START Records for this exercise

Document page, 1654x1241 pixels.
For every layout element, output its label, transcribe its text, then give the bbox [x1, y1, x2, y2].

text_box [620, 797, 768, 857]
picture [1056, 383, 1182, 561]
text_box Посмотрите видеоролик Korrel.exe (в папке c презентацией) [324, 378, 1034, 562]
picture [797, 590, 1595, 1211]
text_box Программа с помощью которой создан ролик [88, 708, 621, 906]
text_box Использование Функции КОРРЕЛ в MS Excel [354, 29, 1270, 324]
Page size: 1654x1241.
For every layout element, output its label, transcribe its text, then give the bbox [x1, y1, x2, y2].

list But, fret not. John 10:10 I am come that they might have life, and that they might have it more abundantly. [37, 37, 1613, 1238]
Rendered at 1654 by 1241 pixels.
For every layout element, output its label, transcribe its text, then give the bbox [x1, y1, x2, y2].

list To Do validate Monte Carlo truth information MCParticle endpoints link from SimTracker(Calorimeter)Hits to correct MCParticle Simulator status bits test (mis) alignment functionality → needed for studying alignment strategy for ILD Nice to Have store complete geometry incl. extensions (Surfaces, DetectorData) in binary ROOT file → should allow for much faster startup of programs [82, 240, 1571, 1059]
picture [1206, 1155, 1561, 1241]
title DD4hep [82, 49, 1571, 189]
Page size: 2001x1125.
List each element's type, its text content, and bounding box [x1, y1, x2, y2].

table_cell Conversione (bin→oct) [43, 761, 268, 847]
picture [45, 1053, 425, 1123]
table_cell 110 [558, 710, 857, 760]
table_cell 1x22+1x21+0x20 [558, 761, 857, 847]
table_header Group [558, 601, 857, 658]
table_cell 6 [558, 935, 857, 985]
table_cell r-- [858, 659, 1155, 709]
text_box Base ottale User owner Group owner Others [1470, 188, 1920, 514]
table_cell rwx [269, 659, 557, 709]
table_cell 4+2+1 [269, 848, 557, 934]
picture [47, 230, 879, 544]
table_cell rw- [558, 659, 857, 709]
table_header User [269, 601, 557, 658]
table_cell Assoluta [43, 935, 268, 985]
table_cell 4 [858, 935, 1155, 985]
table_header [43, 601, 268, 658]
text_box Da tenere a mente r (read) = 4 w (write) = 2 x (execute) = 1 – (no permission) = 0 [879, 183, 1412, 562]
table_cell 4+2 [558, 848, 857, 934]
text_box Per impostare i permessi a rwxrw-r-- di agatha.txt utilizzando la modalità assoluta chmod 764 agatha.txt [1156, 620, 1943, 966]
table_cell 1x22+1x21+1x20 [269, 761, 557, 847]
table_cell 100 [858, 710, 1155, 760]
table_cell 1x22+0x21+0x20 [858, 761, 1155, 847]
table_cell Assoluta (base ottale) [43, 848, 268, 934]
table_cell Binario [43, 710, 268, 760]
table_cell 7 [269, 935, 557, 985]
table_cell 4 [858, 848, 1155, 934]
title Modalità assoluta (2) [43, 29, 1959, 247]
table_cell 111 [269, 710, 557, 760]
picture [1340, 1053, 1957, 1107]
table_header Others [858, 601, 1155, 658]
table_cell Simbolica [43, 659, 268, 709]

END Records for this exercise

Return the lines above unchanged, beginning at the line that contains "Page size: 1654x1241." and stopping after the line that contains "title DD4hep [82, 49, 1571, 189]".

Page size: 1654x1241.
For every layout element, output its label, transcribe its text, then give the bbox [x1, y1, x2, y2].

list But, fret not. John 10:10 I am come that they might have life, and that they might have it more abundantly. [37, 37, 1613, 1238]
Rendered at 1654 by 1241 pixels.
For every layout element, output its label, transcribe its text, then give the bbox [x1, y1, x2, y2].

list To Do validate Monte Carlo truth information MCParticle endpoints link from SimTracker(Calorimeter)Hits to correct MCParticle Simulator status bits test (mis) alignment functionality → needed for studying alignment strategy for ILD Nice to Have store complete geometry incl. extensions (Surfaces, DetectorData) in binary ROOT file → should allow for much faster startup of programs [82, 240, 1571, 1059]
picture [1206, 1155, 1561, 1241]
title DD4hep [82, 49, 1571, 189]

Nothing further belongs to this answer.